Hence with two successes and a ever growing demand by various people on social media and now even by traffic corps for odd-even to be made regular, every month for 15 days, I don’t think its efficacy will reduce.
The law of diminishing returns does kick in yet the advantages of reduced traffic and a temporary discomfort far outweighs the lethargy which sets in on continuous reimplementation. The danger of people buying a second car to circumvent the rule is also exaggerated as the ones with the means for more than one car would have already done so. If the second one happens to be a CNG or a hybrid one it augurs well for the city.

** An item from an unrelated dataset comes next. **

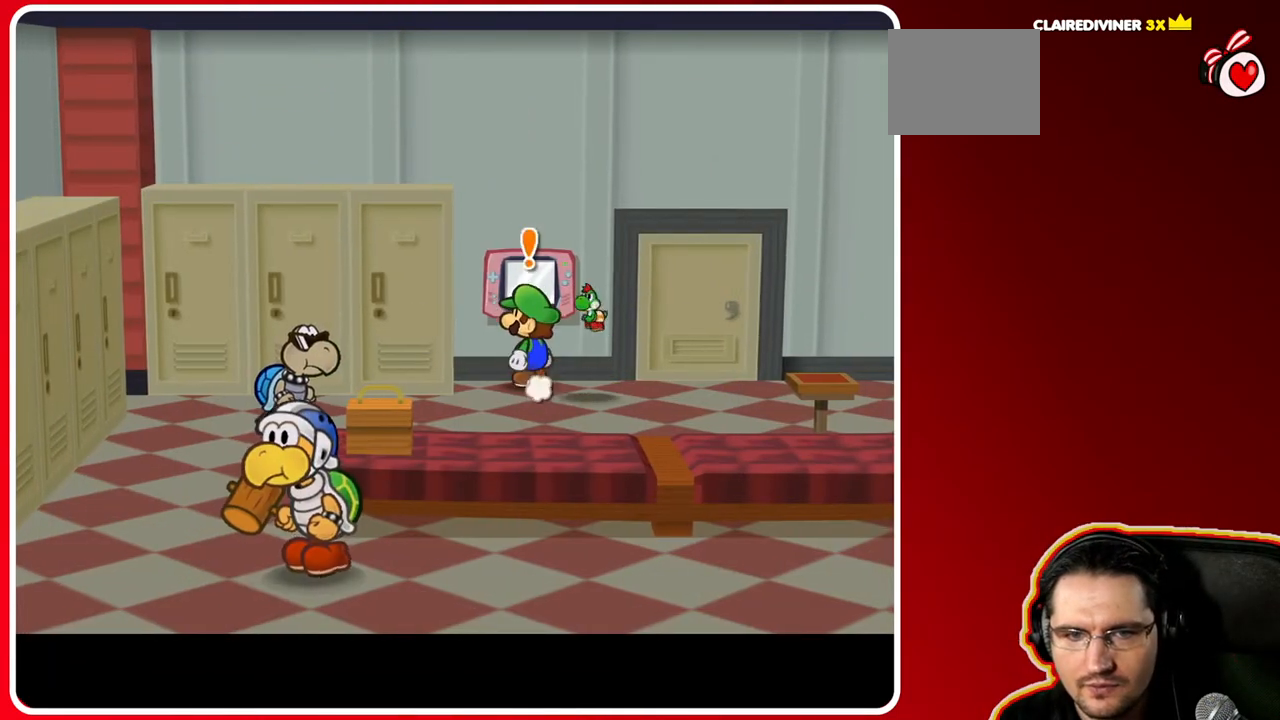
{"buttons": ["A"], "left_stick": "center", "right_stick": "center", "events": [[83, "A", "down"], [217, "A", "up"], [217, "left_stick", "center"], [350, "A", "down"], [417, "A", "up"], [500, "A", "down"]]}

As the government seems to be already moving on augmenting the bus services and as phase 3 of the metro kicks in I feel the need for repeated odd-even will go down and will be kicked in only when the pollution again goes alarmingly high. Meanwhile steps like vacuum cleaning, opening of the KMP expressway in getting trucks to bypass Delhi and greening the sidewalks will also improve air quality. The government also needs to bring in a policy on hybrid cars making their adoption easier.
Till then be happy zooming around in Delhi.